La première lecture que vous avez entendue est très étrange. Il faut dire que ce texte date de plus de 3000 ans ! On immole des taureaux, on répand leur sang, sur un autel et sur les gens qui sont là. Comme c’est curieux ! C’est curieux, mais déjà riche de significations. Vous le savez, pour les gens de cette époque, le sang est considéré comme la vie elle-même, ils n’ont pas tort, quand on perd trop de sang, on va mourir ! Le sang, c’est la vie, la vie est sacrée. D’ailleurs, le sang marque un lien sacré, très fort, on parle des frères de sang. Il existe des rituels d’amitié où les partenaires mélangent leur sang. On le voit, ces rites ne sont pas si sauvages que ça, même s’ils nous paraissent un peu loin de nos cultures. Quand Moïse prend la moitié du sang des taureaux pour le répandre sur l’autel et l’autre moitié pour le répandre sur les personnes présentes, il veut dire qu’entre l’autel, signe de Dieu et les gens, il y a maintenant un lien, un pacte, « à la vie et à la mort », pourrait-on dire. En pratiquant ce geste, les juifs se lient à Dieu, ils expriment par ce rite que leur vie leur vient de Dieu, que leur vie est vouée à Dieu, qu’entre eux et Dieu, il y a un lien vital. C’est déjà beaucoup ! Mais Moïse innove un peu. Il ajoute la lecture de la Parole de Dieu, et par deux fois, le peuple dit : « Toutes ces paroles que le Seigneur a dites, nous les mettrons en pratique ». Mine de rien, nous avons déjà là l’ébauche de la structure de la messe : une parole qui habite et anime l’existence, une alliance avec Dieu, source de vie.

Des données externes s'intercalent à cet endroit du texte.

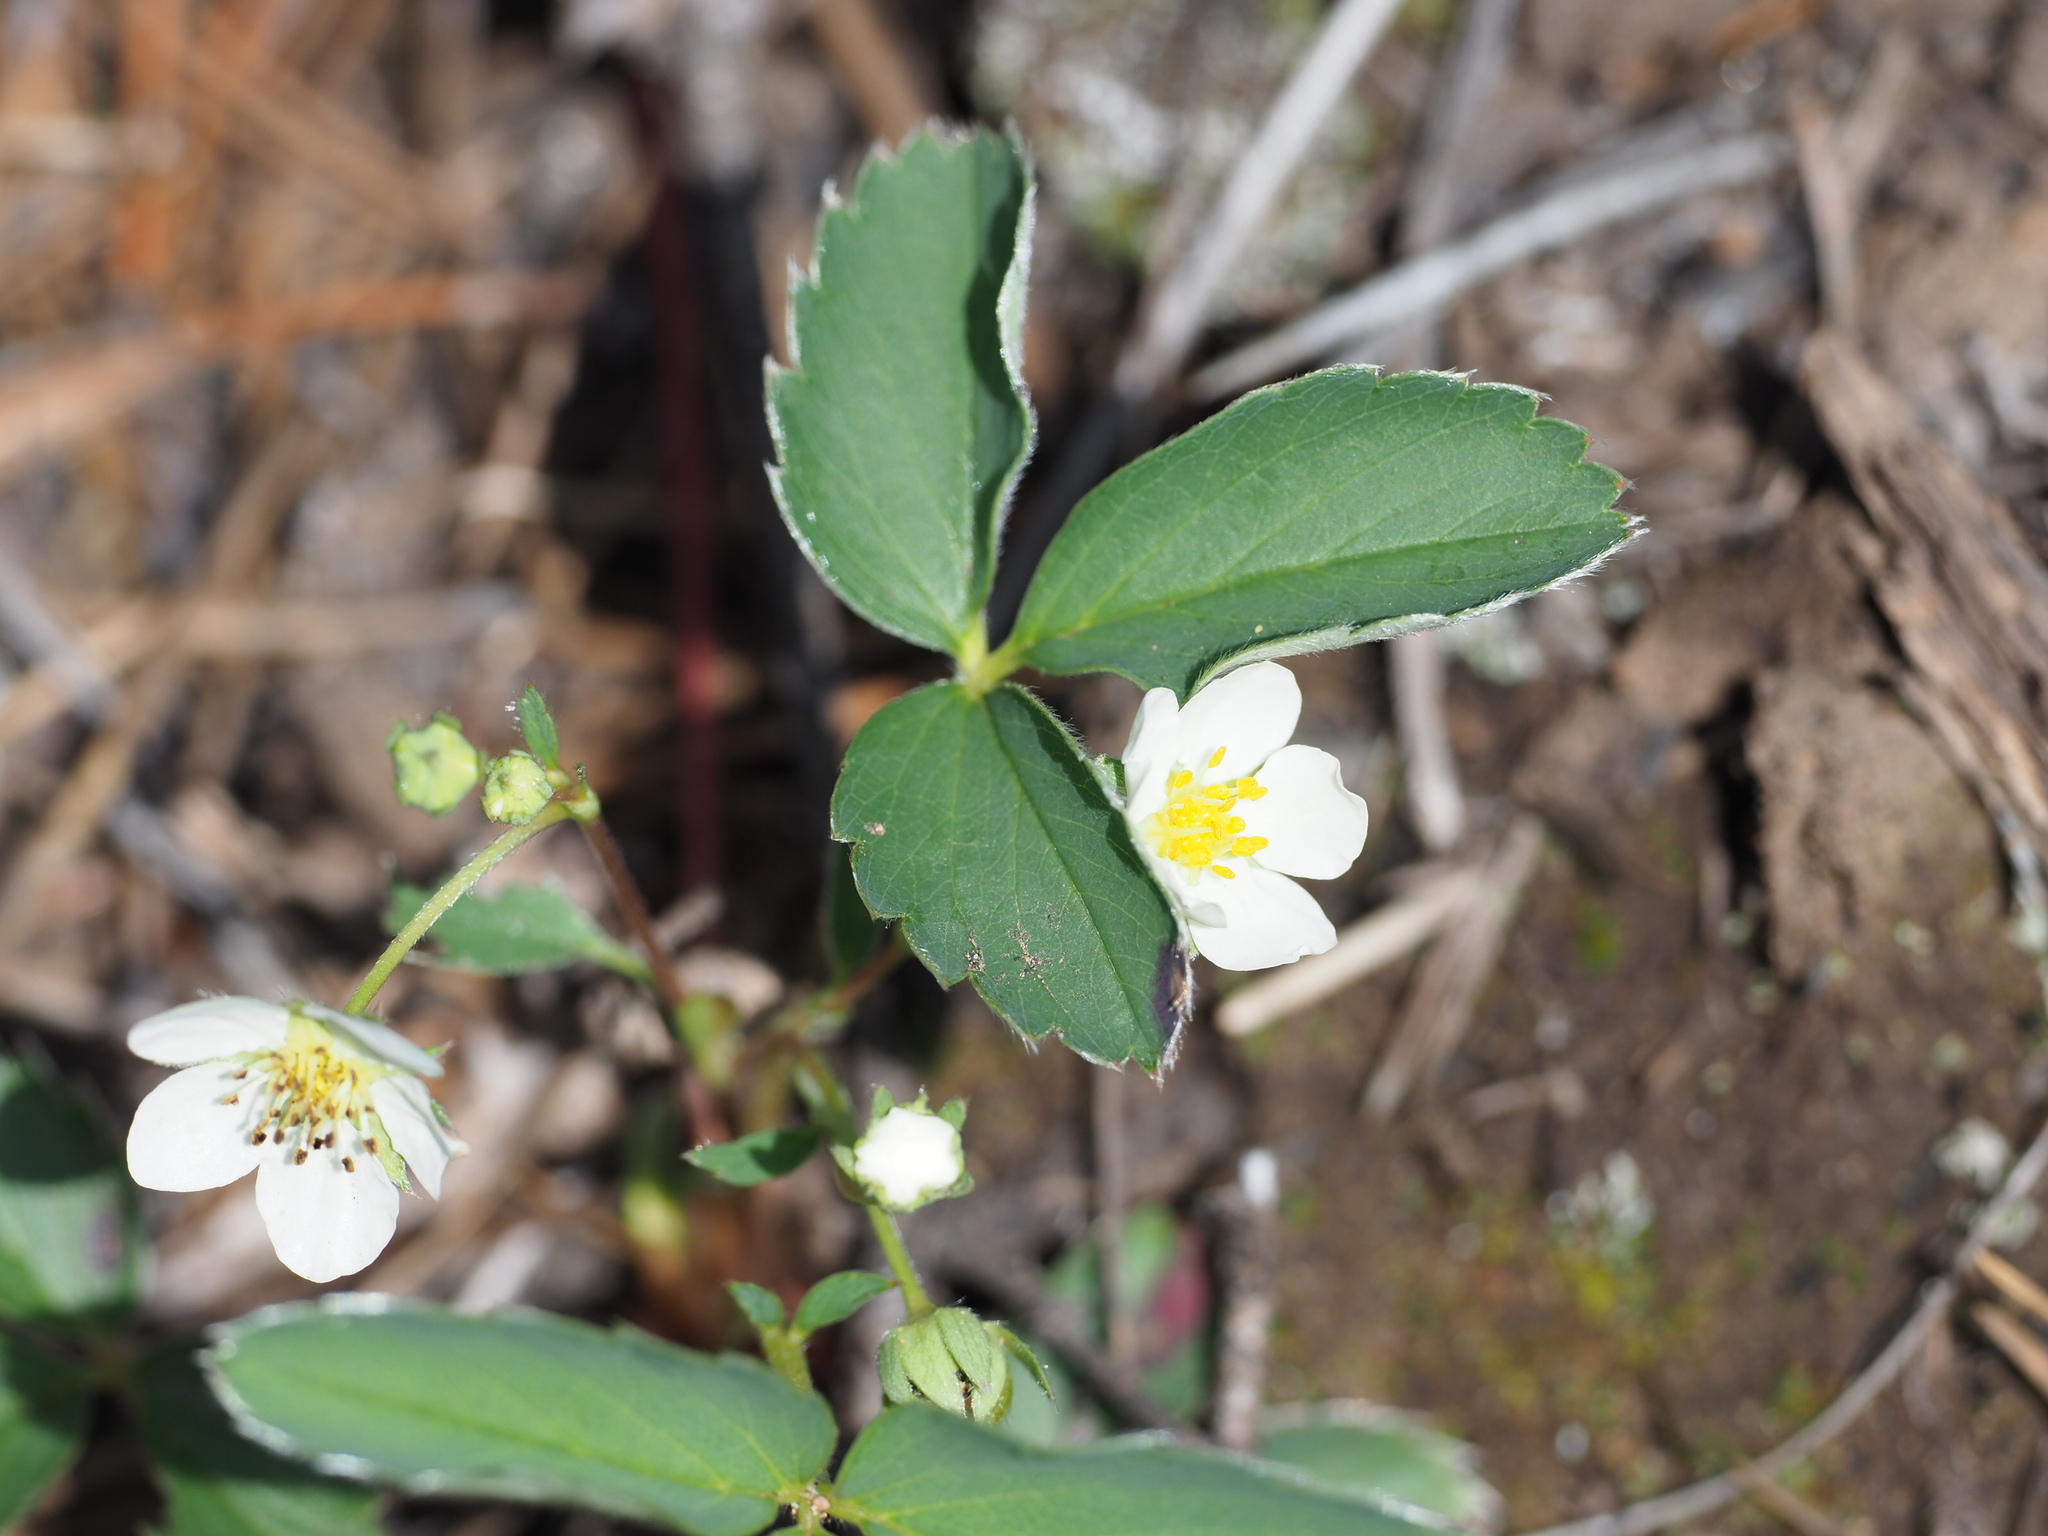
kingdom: Plantae
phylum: Tracheophyta
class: Magnoliopsida
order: Rosales
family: Rosaceae
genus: Fragaria
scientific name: Fragaria virginiana
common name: Thickleaved wild strawberry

Quand Jésus instaure l’Eucharistie, la première messe, il reprend cette tradition antique. Quand il dit qu’il nous donne son sang, il dit deux choses. D’abord, il va mourir pour nous. A nouveau quelque chose de difficile à comprendre. En fait quand Dieu se fait homme, c’est pour nous rejoindre dans tout ce que nous vivons et tout transfigurer. Il va jusqu’à connaître notre mort pour la vaincre, afin que la mort ne soit plus pour nous le point final de notre existence. Ensuite, donner son sang, ça veut dire qu’il se lie à nous comme dans le rite de Moïse, il se donne pour que sa vie circule en nous, pour que sa vie anime notre existence, c’est la signification du rite de communion.
Jésus reprend aussi le rite du pain partagé. C’est plus facile à comprendre, le pain est une nourriture, sans nourriture, nous perdons la vie. Quand il nous donne son pain, le Christ nous redit qu’il est la nourriture de nos vies. Et nos vies se transforment par cette nourriture. Mais Saint Augustin (début du 5ème siècle) a ici une petite explication tout à fait géniale. Vous savez ; quand vous mangez, grâce au processus complexe de la digestion, les aliments se transforment, se dissocient en divers éléments qui deviennent votre sang, vos muscles, votre corps. Pour le Corps du Christ, dans la communion, c’est l’inverse. Voici ce que Dit St Augustin, il fait parler Jésus : « Je suis ta nourriture. Tu ne me changeras pas en toi, comme la nourriture de ton corps, c’est toi qui seras changé en moi. » Autrement dit, pour reprendre à nouveau Augustin : « Nous devenons ce que nous recevons ». Nous devenons le Corps du Christ, nous devenons ce que nous sommes par le baptême, incorporés au Christ. St Paul le dit bien souvent ; « vous êtes le corps du Christ ». St Augustin : « Si donc vous êtes le corps du Christ, c’est votre propre symbole qui repose sur l’autel. C’est votre propre symbole que vous recevez. A ce que vous êtes, vous répondez : amen, et cette réponse marque votre accord. Tu entends : « le Corps du Christ », et tu réponds : amen. Sois un membre du corps du Christ, afin que ton « amen » soit vrai. »
Vous le voyez, du vieux rite pratiqué par Moïse, nous avons gardé l’importance de la Parole de Dieu, condition d’une véritable alliance d’amitié entre Dieu et nous. La différence avec l’Eucharistie, c’est qu’il ne s’agit plus seulement d’un pacte, mais Dieu lui-même se donne à nous pour être en nous la Vie de nos vies et pour faire de nous des compagnons, ceux qui partagent le même pain, pour être du même corps, le Corps du Christ.